_Task input_.

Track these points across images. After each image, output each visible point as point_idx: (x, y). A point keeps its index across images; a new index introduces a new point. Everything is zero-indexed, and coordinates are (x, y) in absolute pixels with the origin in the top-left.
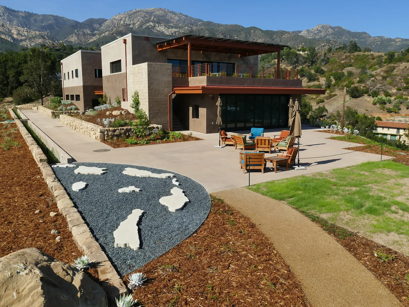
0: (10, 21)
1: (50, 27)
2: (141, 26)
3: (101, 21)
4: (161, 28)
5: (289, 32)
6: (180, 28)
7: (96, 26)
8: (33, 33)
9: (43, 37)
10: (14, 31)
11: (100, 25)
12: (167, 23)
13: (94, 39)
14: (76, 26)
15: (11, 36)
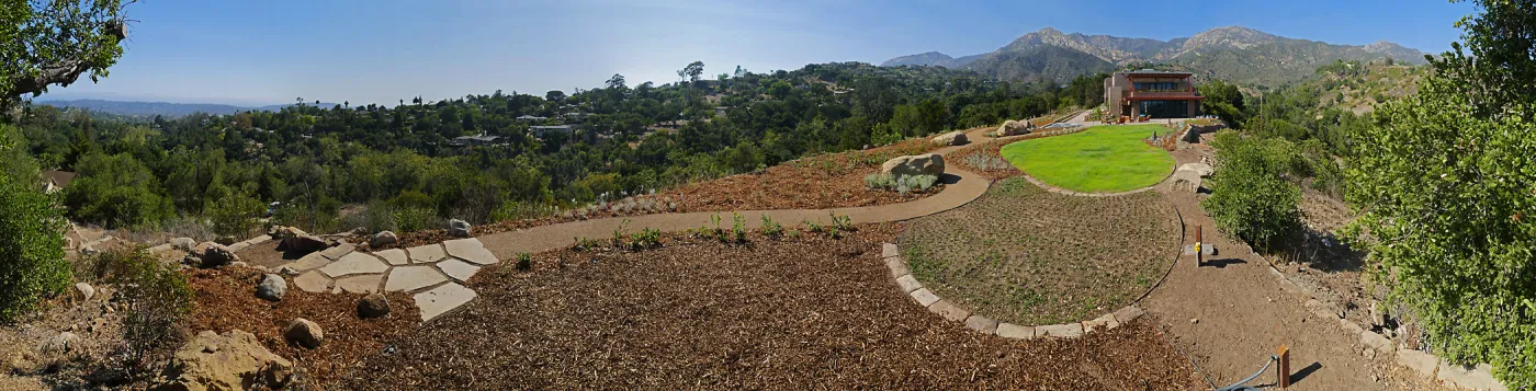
0: (1112, 46)
1: (1141, 48)
2: (1218, 42)
3: (1183, 40)
4: (1236, 44)
5: (1351, 47)
6: (1254, 43)
7: (1178, 44)
8: (1127, 54)
9: (1135, 57)
10: (1114, 54)
11: (1183, 43)
12: (1242, 39)
13: (1177, 55)
14: (1162, 45)
15: (1110, 57)
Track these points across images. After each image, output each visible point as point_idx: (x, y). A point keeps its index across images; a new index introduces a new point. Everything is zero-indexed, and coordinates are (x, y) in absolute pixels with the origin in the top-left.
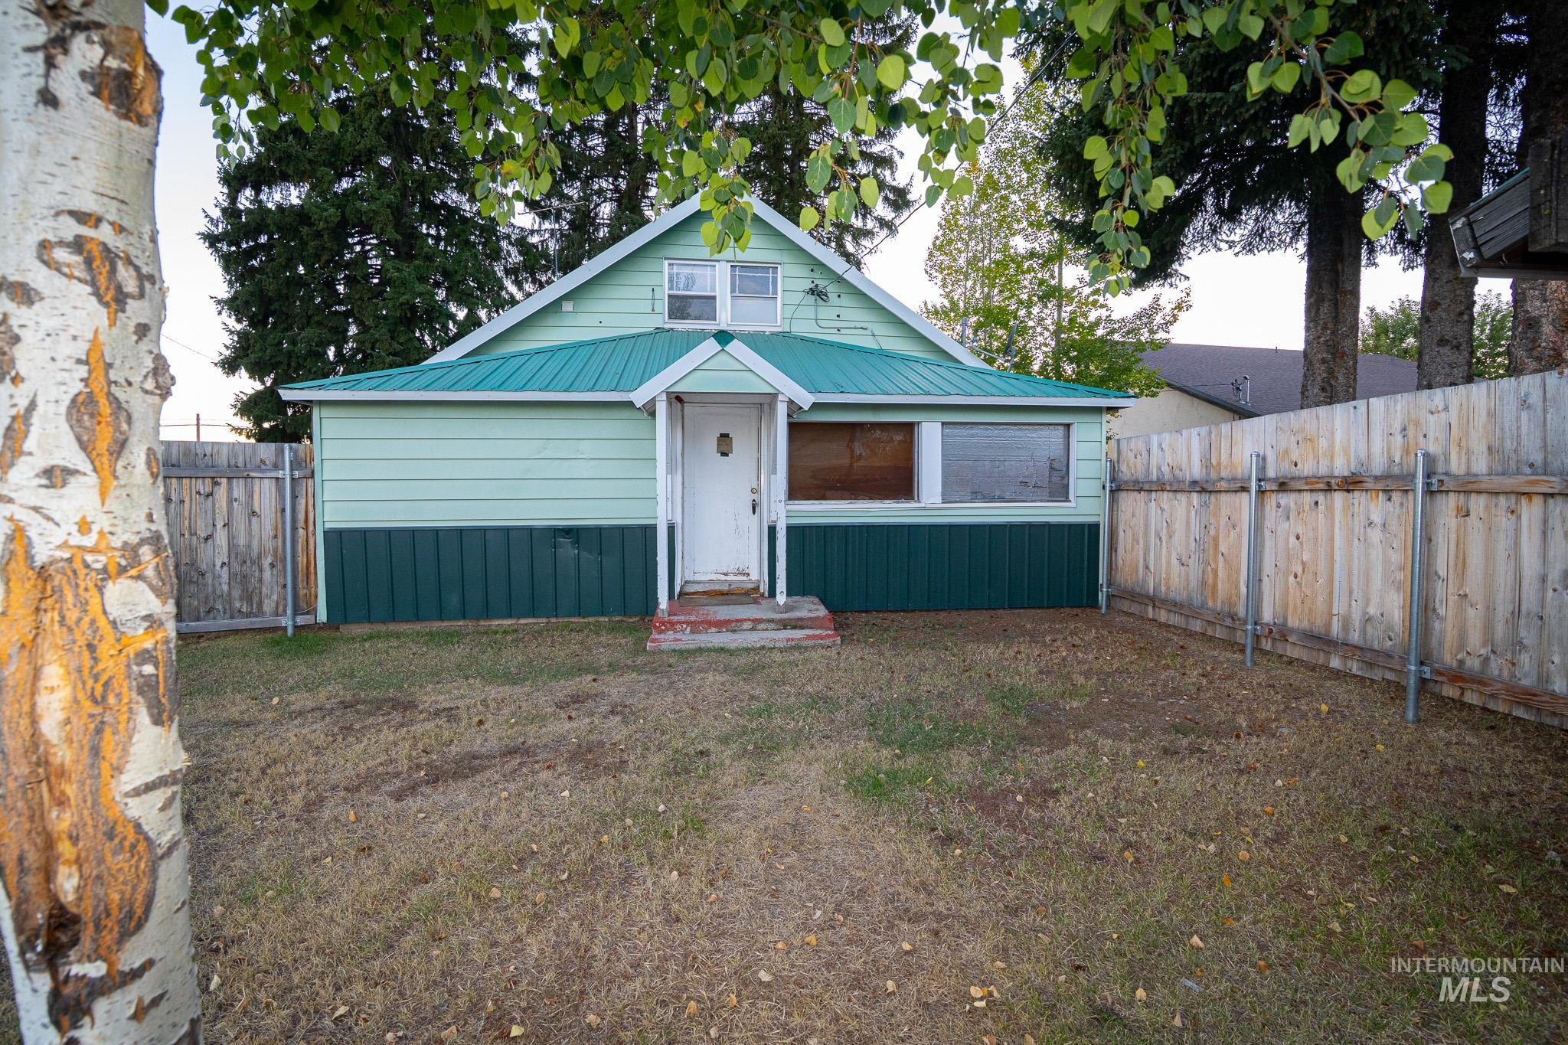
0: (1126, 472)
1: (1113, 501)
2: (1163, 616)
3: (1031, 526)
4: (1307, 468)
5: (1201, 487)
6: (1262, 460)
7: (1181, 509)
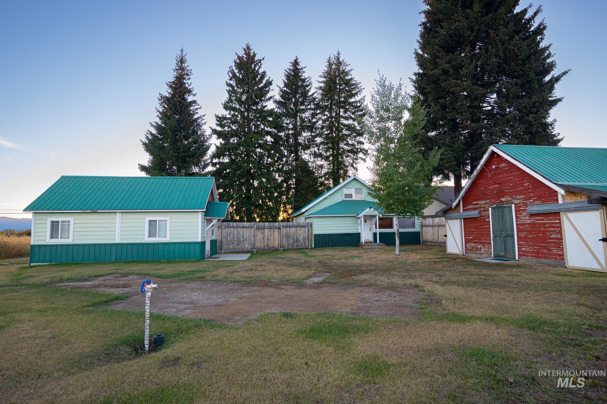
0: (423, 224)
1: (422, 228)
2: (429, 244)
3: (410, 232)
4: (442, 224)
5: (432, 226)
6: (438, 223)
7: (430, 229)
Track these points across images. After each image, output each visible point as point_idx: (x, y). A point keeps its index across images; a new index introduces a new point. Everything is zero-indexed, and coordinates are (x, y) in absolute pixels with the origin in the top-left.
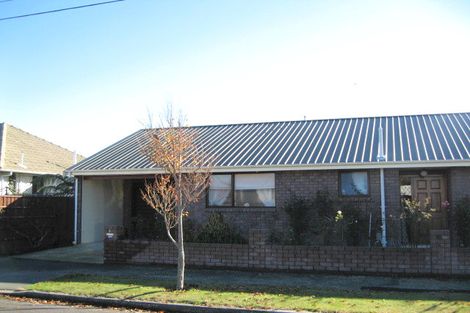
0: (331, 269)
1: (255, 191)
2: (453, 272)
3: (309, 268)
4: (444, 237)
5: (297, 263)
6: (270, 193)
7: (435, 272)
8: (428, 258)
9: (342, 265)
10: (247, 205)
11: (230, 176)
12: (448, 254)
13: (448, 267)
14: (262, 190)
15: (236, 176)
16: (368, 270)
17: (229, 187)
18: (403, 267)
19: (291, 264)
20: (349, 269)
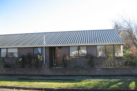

_Exercise brief_. Swap "absolute pixels" for "image pixels" everywhere it appears in the records above, and reproduce all of them otherwise unchanged, leaving out the pictures.

_Completed task_.
Track these points across images. After each image, output each visible point as point_idx: (x, y). A point keeps its index across images; a new index introduces a new point. Everything is zero-indexed, and coordinates are (x, y) in image pixels with the origin in the top-left.
0: (10, 21)
1: (50, 27)
2: (141, 26)
3: (101, 21)
4: (161, 28)
5: (289, 32)
6: (180, 28)
7: (96, 26)
8: (33, 33)
9: (43, 37)
10: (14, 31)
11: (100, 25)
12: (167, 23)
13: (94, 39)
14: (76, 26)
15: (11, 36)
0: (1112, 46)
1: (1141, 48)
2: (1218, 42)
3: (1183, 40)
4: (1236, 44)
5: (1351, 47)
6: (1254, 43)
7: (1178, 44)
8: (1127, 54)
9: (1135, 57)
10: (1114, 54)
11: (1183, 43)
12: (1242, 39)
13: (1177, 55)
14: (1162, 45)
15: (1110, 57)
Track these points across images. After each image, output each visible point as point_idx: (x, y). A point keeps its index across images; a new index introduces a new point. Everything is zero-indexed, and coordinates are (x, y) in image pixels with the origin in the top-left.
0: (1126, 472)
1: (1113, 501)
2: (1163, 616)
3: (1031, 526)
4: (1307, 468)
5: (1201, 487)
6: (1262, 460)
7: (1181, 509)
0: (423, 224)
1: (422, 228)
2: (429, 244)
3: (410, 232)
4: (442, 224)
5: (432, 226)
6: (438, 223)
7: (430, 229)
Track these points across images. After each image, output each visible point as point_idx: (x, y). A point keeps its index across images; a new index introduces a new point. Everything is zero-indexed, and coordinates are (x, y) in image pixels with the origin in the top-left.
0: (331, 269)
1: (255, 191)
2: (453, 272)
3: (309, 268)
4: (444, 237)
5: (297, 263)
6: (270, 193)
7: (435, 272)
8: (428, 258)
9: (342, 265)
10: (247, 205)
11: (230, 176)
12: (448, 254)
13: (448, 267)
14: (262, 190)
15: (236, 176)
16: (368, 270)
17: (229, 187)
18: (403, 267)
19: (291, 264)
20: (349, 269)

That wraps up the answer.